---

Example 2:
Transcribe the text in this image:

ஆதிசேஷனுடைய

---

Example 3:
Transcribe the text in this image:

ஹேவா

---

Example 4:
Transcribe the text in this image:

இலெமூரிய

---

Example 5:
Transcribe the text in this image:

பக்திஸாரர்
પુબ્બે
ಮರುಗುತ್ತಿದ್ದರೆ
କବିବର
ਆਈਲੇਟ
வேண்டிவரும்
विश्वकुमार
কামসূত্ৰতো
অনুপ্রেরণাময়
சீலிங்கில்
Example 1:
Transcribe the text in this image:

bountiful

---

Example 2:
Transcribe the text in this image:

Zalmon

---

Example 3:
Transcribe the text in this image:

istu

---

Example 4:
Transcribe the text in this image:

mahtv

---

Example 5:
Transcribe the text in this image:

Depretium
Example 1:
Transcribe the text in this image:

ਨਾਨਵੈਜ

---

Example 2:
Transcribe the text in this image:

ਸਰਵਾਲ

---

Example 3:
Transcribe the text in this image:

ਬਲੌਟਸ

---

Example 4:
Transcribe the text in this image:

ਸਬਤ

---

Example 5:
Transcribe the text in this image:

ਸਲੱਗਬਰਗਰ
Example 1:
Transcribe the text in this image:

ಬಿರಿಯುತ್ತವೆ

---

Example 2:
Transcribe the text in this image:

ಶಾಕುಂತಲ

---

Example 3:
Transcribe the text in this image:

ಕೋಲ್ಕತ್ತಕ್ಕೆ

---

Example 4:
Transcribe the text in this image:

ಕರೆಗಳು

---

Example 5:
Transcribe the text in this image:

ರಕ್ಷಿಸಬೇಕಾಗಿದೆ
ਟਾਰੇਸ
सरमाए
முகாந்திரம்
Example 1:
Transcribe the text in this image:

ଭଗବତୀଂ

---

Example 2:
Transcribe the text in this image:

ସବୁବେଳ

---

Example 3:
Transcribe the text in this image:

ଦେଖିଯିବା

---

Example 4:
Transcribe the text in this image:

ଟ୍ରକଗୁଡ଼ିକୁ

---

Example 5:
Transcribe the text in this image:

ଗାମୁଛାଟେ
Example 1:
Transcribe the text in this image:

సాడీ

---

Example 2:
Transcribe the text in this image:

········

**TASK OBJECTIVE:** Each entry should be retyped exactly as given.

**RESPONSE TO THIS EXERCISE:**
---

Example 2:
Transcribe the text in this image:

ஆதிசேஷனுடைய

---

Example 3:
Transcribe the text in this image:

ஹேவா

---

Example 4:
Transcribe the text in this image:

இலெமூரிய

---

Example 5:
Transcribe the text in this image:

பக்திஸாரர்
પુબ્બે
ಮರುಗುತ್ತಿದ್ದರೆ
କବିବର
ਆਈਲੇਟ
வேண்டிவரும்
विश्वकुमार
কামসূত্ৰতো
অনুপ্রেরণাময়
சீலிங்கில்
Example 1:
Transcribe the text in this image:

bountiful

---

Example 2:
Transcribe the text in this image:

Zalmon

---

Example 3:
Transcribe the text in this image:

istu

---

Example 4:
Transcribe the text in this image:

mahtv

---

Example 5:
Transcribe the text in this image:

Depretium
Example 1:
Transcribe the text in this image:

ਨਾਨਵੈਜ

---

Example 2:
Transcribe the text in this image:

ਸਰਵਾਲ

---

Example 3:
Transcribe the text in this image:

ਬਲੌਟਸ

---

Example 4:
Transcribe the text in this image:

ਸਬਤ

---

Example 5:
Transcribe the text in this image:

ਸਲੱਗਬਰਗਰ
Example 1:
Transcribe the text in this image:

ಬಿರಿಯುತ್ತವೆ

---

Example 2:
Transcribe the text in this image:

ಶಾಕುಂತಲ

---

Example 3:
Transcribe the text in this image:

ಕೋಲ್ಕತ್ತಕ್ಕೆ

---

Example 4:
Transcribe the text in this image:

ಕರೆಗಳು

---

Example 5:
Transcribe the text in this image:

ರಕ್ಷಿಸಬೇಕಾಗಿದೆ
ਟਾਰੇਸ
सरमाए
முகாந்திரம்
Example 1:
Transcribe the text in this image:

ଭଗବତୀଂ

---

Example 2:
Transcribe the text in this image:

ସବୁବେଳ

---

Example 3:
Transcribe the text in this image:

ଦେଖିଯିବା

---

Example 4:
Transcribe the text in this image:

ଟ୍ରକଗୁଡ଼ିକୁ

---

Example 5:
Transcribe the text in this image:

ଗାମୁଛାଟେ
Example 1:
Transcribe the text in this image:

సాడీ

---

Example 2:
Transcribe the text in this image:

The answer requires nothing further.